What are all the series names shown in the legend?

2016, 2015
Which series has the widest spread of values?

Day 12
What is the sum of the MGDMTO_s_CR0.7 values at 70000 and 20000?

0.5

--

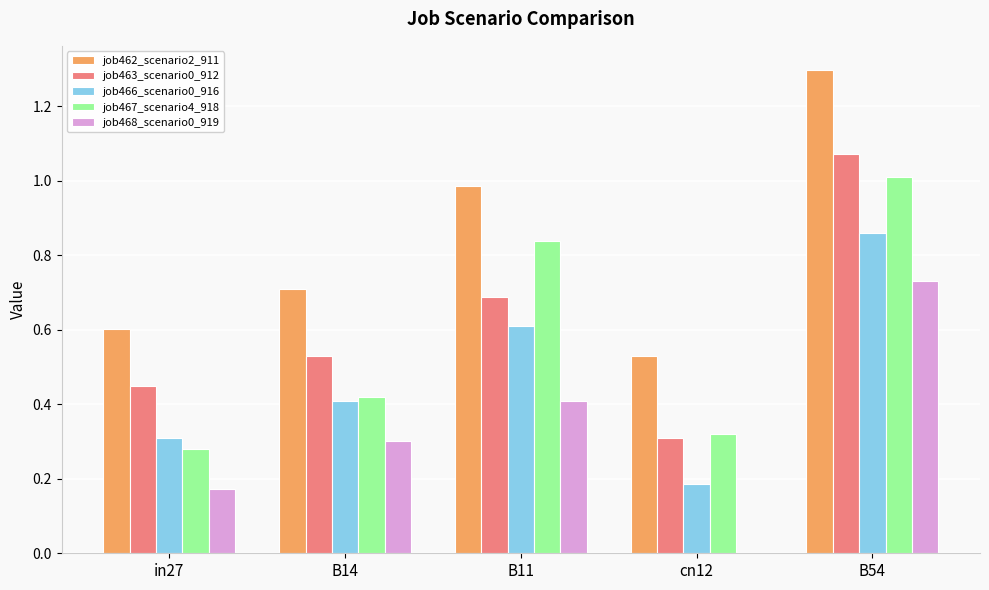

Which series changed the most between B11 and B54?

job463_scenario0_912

EXERCISE
Count how many lines in the entries above contain the string "values", and reply with the number alone.

FINISHED EXERCISE
2